Ensuite ça se gâte. Les petits effets vocaux d’Albarn (voix de tête plaintive, filtres électroniques) commencent à s’user sur Rhinestone Eyes ou Old Stylo. Avec « Superfast Jellyfish », c’est le « concept » Gorillaz qui ressemble à une plaisanterie éventée.
La « politique référentielle » d’Albarn pointe aussi le décalage, qui vicie le projet à la base, entre sa génération et celle à laquelle il voudrait s’adresser. Bobby Womack, Mark E Smith, ce qui reste de The Clash : très bien, voilà des choses auxquelles les jeunes pourront peut-être se rattacher. Mais Lou Reed ? On sait ce qu’il a pu représenter pour des gens de 35-40 ans, mais sa pertinence est moins évidente aujourd’hui que jamais, et ici moins que partout ailleurs. Et que reste-t-il quand on décongèle le Rock’n’Roll de Gary Glitter en 2010 (Glitter Freeze) ?
Puis il manque souvent un petit (ou un grand) quelque chose, d’où une impression de gâchis avec « On Melancholy Hill » : la musique est parfaite, mais les paroles ne suivent pas : Albarn nous y dit ce qu’il voudrait en faire (voir le titre), ce qui n’est pas la même chose que de le faire.
Tout cela reste écoutable et souvent plaisant jusqu’à « Melancholy Hill » justement.
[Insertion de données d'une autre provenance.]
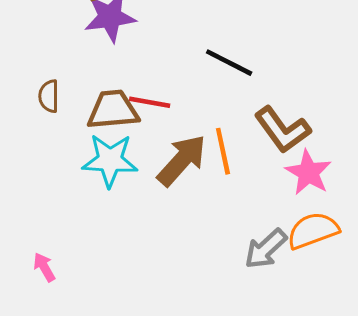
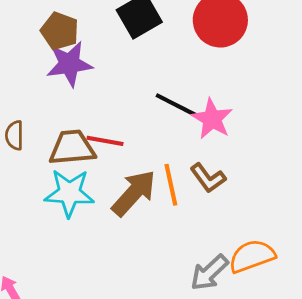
brown L-shape: (282, 130) -> (208, 178), moved, size x0.7
pink star: (308, 173) -> (212, 119), moved

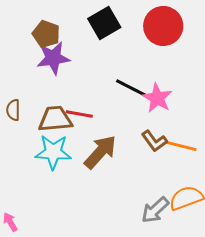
orange line: (171, 185) -> (181, 146), moved, turned -64

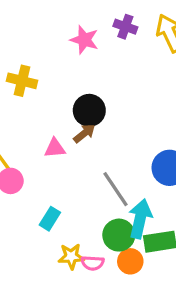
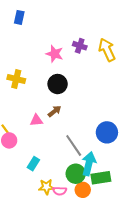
black circle: (89, 110) -> (58, 84), moved

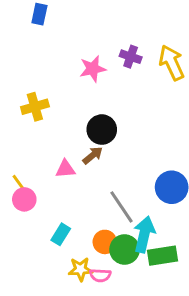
pink star: (55, 54) -> (93, 69), turned -30
yellow cross: (16, 79) -> (35, 107), turned -30
black circle: (58, 84) -> (102, 130), moved
orange circle: (83, 190) -> (105, 242), moved

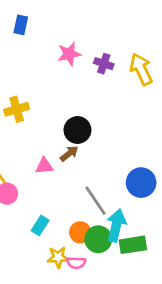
pink star: (93, 69) -> (69, 54), moved

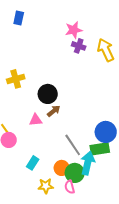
pink star: (69, 54) -> (74, 30), moved
black circle: (77, 130) -> (48, 94), moved
green rectangle: (133, 245) -> (100, 149), moved
pink semicircle: (76, 263) -> (70, 187), moved, turned 72

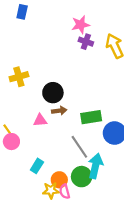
brown arrow: (54, 111) -> (59, 111), turned 32
green rectangle: (100, 149) -> (91, 117), moved
orange circle: (62, 168) -> (59, 180), moved
pink semicircle: (70, 187) -> (65, 191), moved

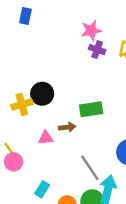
yellow cross: (19, 77) -> (22, 104), moved
black circle: (53, 93) -> (42, 94), moved
green rectangle: (91, 117) -> (91, 109), moved

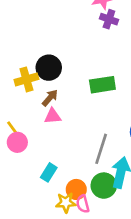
brown arrow: (67, 127) -> (50, 98), moved, turned -42
gray line: (90, 168) -> (101, 149), turned 52

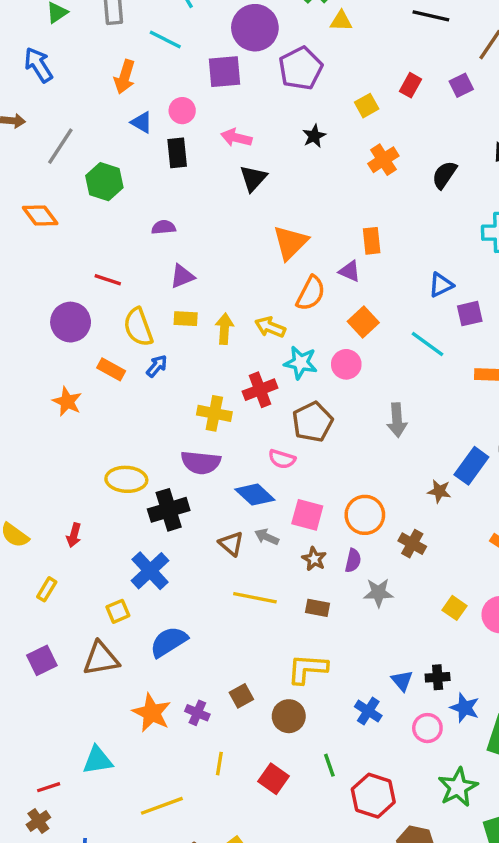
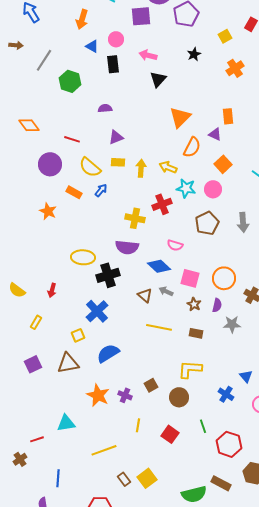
orange diamond: (40, 215) -> (29, 125), moved
yellow semicircle: (138, 327) -> (90, 167), turned -30
brown pentagon: (312, 422) -> (207, 223), moved
brown cross: (38, 821) -> (20, 459), moved

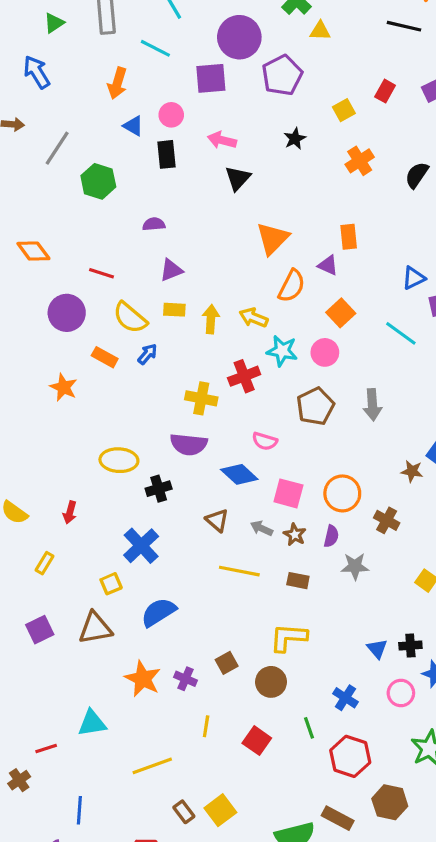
black cross: (108, 275) -> (159, 489), size x0.7
gray arrow: (166, 291) -> (262, 528), moved
blue cross: (226, 394) -> (345, 698), moved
Ensuite l’ennui gagne, même si Sweepstakes réveille temporairement l’intérêt avec son rap urbain trash où passe le fantôme d’Alan Vega, et le début (seulement) de Plastic Beach, qui se voudrait sans doute une bande-son bolanienne à la Futuristic Dragon. Arrivé au bout du disque, l’impression qui domine est : trop de morceaux, et ils sont trop longs.
Il faut reconnaître qu’après Demon Days, merveille pop inespérée en 2005, il était difficile d’être à la hauteur. Peut-être Albarn ferait-il mieux de reconnaître que le moment Gorillaz est passé et de passer à autre chose, une vraie carrière solo, par exemple.
Note : 3 / 5
Ce n’est pas le tout de créer un univers, de dénoncer l’oppression au Tibet et de faire des clips pour les JO de Pekin, maintenant de surfer sur la vague de l’environnement à sauver, Gorillaz se perd, je n’arrive plus à les suivre.
les lignes de rap sont beaucoup moins percutantes que sur le précédent album, aucune mélodie audible et percutante à la première écoute, je n’ai jamais eu ce genre de sensation à l’écoute d’un nouvel album de Gorillaz …
Ils voulaient arrêter … zauraient peut-être dû
Note : 2 / 5
Gorillaz est enfin de retour avec un album enchanteur. Toujours autant de creativite et d’influences musicales diverses et variees dans leur musique. Damon Albarn est un genie et a une belle carriere devant lui.
Contrairement a un des commentaires precedents, je dirais donc: LONG LIVE GORILLAZ!